## Work request
Every entry below should be restated word for word, except for its images.

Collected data
━━━━━━━━━━━━━━━━━━━━━━━━━━━━━━

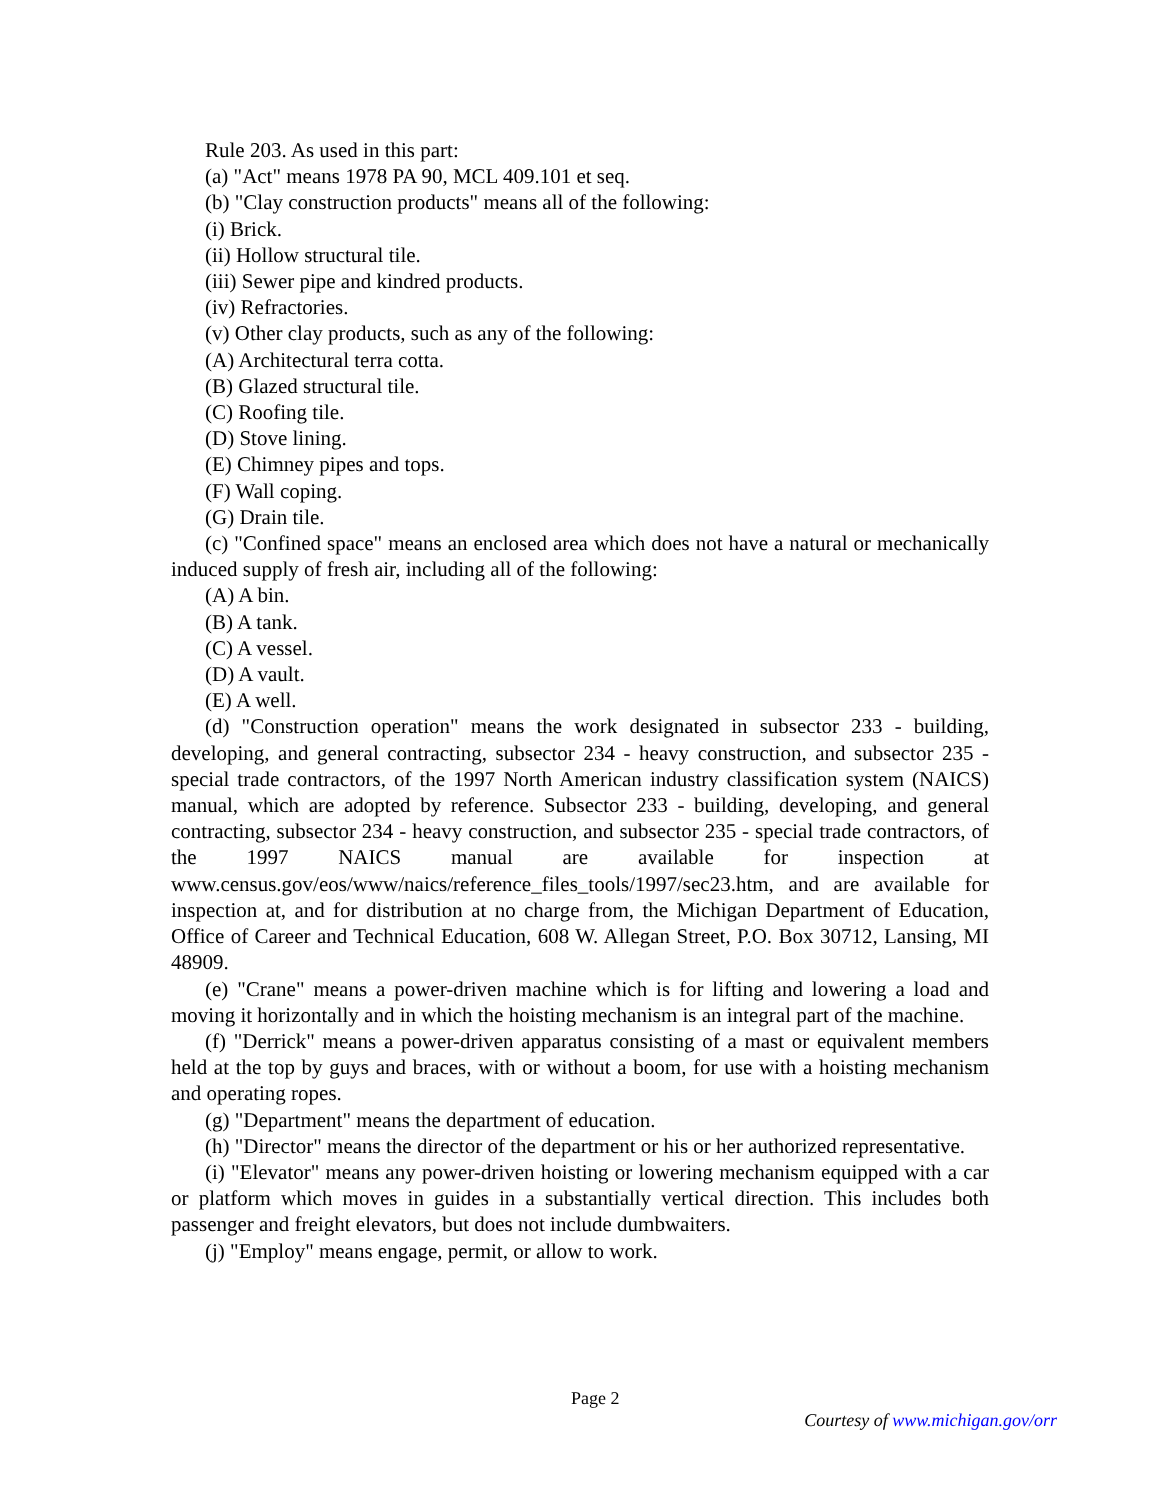Rule 203. As used in this part:
(a) "Act" means 1978 PA 90, MCL 409.101 et seq.
(b) "Clay construction products" means all of the following:
(i) Brick.
(ii) Hollow structural tile.
(iii) Sewer pipe and kindred products.
(iv) Refractories.
(v) Other clay products, such as any of the following:
(A) Architectural terra cotta.
(B) Glazed structural tile.
(C) Roofing tile.
(D) Stove lining.
(E) Chimney pipes and tops.
(F) Wall coping.
(G) Drain tile.
(c) "Confined space" means an enclosed area which does not have a natural or mechanically induced supply of fresh air, including all of the following:
(A) A bin.
(B) A tank.
(C) A vessel.
(D) A vault.
(E) A well.
(d) "Construction operation" means the work designated in subsector 233 - building, developing, and general contracting, subsector 234 - heavy construction, and subsector 235 - special trade contractors, of the 1997 North American industry classification system (NAICS) manual, which are adopted by reference. Subsector 233 - building, developing, and general contracting, subsector 234 - heavy construction, and subsector 235 - special trade contractors, of the 1997 NAICS manual are available for inspection at www.census.gov/eos/www/naics/reference_files_tools/1997/sec23.htm, and are available for inspection at, and for distribution at no charge from, the Michigan Department of Education, Office of Career and Technical Education, 608 W. Allegan Street, P.O. Box 30712, Lansing, MI 48909.
(e) "Crane" means a power-driven machine which is for lifting and lowering a load and moving it horizontally and in which the hoisting mechanism is an integral part of the machine.
(f) "Derrick" means a power-driven apparatus consisting of a mast or equivalent members held at the top by guys and braces, with or without a boom, for use with a hoisting mechanism and operating ropes.
(g) "Department" means the department of education.
(h) "Director" means the director of the department or his or her authorized representative.
(i) "Elevator" means any power-driven hoisting or lowering mechanism equipped with a car or platform which moves in guides in a substantially vertical direction. This includes both passenger and freight elevators, but does not include dumbwaiters.
(j) "Employ" means engage, permit, or allow to work.
Page 2
Courtesy of www.michigan.gov/orr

━━━━━━━━━━━━━━━━━━━━━━━━━━━━━━

## Response
Rule 203. As used in this part:
(a) "Act" means 1978 PA 90, MCL 409.101 et seq.
(b) "Clay construction products" means all of the following:
(i) Brick.
(ii) Hollow structural tile.
(iii) Sewer pipe and kindred products.
(iv) Refractories.
(v) Other clay products, such as any of the following:
(A) Architectural terra cotta.
(B) Glazed structural tile.
(C) Roofing tile.
(D) Stove lining.
(E) Chimney pipes and tops.
(F) Wall coping.
(G) Drain tile.
(c) "Confined space" means an enclosed area which does not have a natural or mechanically induced supply of fresh air, including all of the following:
(A) A bin.
(B) A tank.
(C) A vessel.
(D) A vault.
(E) A well.
(d) "Construction operation" means the work designated in subsector 233 - building, developing, and general contracting, subsector 234 - heavy construction, and subsector 235 - special trade contractors, of the 1997 North American industry classification system (NAICS) manual, which are adopted by reference. Subsector 233 - building, developing, and general contracting, subsector 234 - heavy construction, and subsector 235 - special trade contractors, of the 1997 NAICS manual are available for inspection at www.census.gov/eos/www/naics/reference_files_tools/1997/sec23.htm, and are available for inspection at, and for distribution at no charge from, the Michigan Department of Education, Office of Career and Technical Education, 608 W. Allegan Street, P.O. Box 30712, Lansing, MI 48909.
(e) "Crane" means a power-driven machine which is for lifting and lowering a load and moving it horizontally and in which the hoisting mechanism is an integral part of the machine.
(f) "Derrick" means a power-driven apparatus consisting of a mast or equivalent members held at the top by guys and braces, with or without a boom, for use with a hoisting mechanism and operating ropes.
(g) "Department" means the department of education.
(h) "Director" means the director of the department or his or her authorized representative.
(i) "Elevator" means any power-driven hoisting or lowering mechanism equipped with a car or platform which moves in guides in a substantially vertical direction. This includes both passenger and freight elevators, but does not include dumbwaiters.
(j) "Employ" means engage, permit, or allow to work.
Page 2
Courtesy of www.michigan.gov/orr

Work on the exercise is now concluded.